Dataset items
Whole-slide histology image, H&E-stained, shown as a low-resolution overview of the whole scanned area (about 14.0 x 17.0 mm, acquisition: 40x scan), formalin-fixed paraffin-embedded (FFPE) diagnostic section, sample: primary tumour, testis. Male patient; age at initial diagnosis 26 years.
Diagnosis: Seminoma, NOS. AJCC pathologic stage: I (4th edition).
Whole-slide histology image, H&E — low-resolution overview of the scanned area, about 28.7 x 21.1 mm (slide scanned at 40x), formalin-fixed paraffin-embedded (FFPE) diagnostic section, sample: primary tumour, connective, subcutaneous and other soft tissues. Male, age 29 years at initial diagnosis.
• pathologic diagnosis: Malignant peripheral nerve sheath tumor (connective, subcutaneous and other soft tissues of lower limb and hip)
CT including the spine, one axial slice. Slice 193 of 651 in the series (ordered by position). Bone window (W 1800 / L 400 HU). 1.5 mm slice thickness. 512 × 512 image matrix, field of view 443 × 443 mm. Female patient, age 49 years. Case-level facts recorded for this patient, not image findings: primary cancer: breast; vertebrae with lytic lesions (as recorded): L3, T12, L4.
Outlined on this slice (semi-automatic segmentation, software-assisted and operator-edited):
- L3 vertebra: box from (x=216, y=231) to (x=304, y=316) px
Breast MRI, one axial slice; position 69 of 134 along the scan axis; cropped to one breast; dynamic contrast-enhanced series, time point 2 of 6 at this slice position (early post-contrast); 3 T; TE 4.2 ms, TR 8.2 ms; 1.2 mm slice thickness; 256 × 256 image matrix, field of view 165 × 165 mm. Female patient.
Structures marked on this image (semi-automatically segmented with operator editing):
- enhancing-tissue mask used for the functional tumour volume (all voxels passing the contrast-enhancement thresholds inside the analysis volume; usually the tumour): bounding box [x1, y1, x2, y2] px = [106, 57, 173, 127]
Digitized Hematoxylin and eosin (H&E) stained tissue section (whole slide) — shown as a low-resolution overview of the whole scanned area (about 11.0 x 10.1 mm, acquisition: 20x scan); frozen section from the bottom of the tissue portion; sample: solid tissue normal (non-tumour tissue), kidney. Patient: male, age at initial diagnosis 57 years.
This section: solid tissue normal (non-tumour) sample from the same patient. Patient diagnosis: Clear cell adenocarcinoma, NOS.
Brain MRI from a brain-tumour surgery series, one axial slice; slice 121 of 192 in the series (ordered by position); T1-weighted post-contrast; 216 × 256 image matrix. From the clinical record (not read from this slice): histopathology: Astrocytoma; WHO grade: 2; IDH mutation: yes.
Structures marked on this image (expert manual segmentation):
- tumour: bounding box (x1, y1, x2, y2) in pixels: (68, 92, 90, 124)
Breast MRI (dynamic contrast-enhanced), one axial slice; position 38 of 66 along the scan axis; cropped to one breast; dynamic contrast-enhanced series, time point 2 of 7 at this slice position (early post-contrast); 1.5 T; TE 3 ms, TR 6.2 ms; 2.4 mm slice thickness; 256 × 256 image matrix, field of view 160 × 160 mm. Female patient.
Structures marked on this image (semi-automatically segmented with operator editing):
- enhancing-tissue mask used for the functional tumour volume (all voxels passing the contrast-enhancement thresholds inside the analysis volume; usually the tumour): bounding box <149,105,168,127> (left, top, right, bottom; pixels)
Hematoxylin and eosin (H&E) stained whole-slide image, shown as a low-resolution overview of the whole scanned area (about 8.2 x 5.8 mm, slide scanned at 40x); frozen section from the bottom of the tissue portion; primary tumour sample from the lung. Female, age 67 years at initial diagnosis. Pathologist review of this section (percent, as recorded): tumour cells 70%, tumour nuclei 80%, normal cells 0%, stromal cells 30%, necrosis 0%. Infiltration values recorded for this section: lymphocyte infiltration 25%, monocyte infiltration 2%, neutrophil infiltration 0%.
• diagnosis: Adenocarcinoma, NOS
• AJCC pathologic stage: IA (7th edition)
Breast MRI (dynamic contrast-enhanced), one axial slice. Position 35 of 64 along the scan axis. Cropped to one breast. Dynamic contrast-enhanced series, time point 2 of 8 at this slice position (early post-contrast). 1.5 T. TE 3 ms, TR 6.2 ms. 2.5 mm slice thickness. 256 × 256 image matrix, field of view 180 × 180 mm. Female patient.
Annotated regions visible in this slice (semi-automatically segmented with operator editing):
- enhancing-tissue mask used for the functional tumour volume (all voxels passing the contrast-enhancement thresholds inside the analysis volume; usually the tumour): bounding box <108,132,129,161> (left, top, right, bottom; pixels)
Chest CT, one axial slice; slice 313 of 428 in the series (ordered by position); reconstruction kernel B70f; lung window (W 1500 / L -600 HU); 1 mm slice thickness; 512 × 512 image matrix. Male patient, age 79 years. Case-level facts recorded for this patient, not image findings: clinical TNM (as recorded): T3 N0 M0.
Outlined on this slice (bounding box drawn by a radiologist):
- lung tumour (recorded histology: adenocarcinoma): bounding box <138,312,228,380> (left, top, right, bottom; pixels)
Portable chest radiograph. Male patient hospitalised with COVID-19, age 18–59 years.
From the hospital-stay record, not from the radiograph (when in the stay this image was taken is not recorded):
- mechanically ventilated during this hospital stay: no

__Exercise requirements__: Scan the entries above and report the number of lines that contain the word "solid", with no added text.

__Written answer__: 2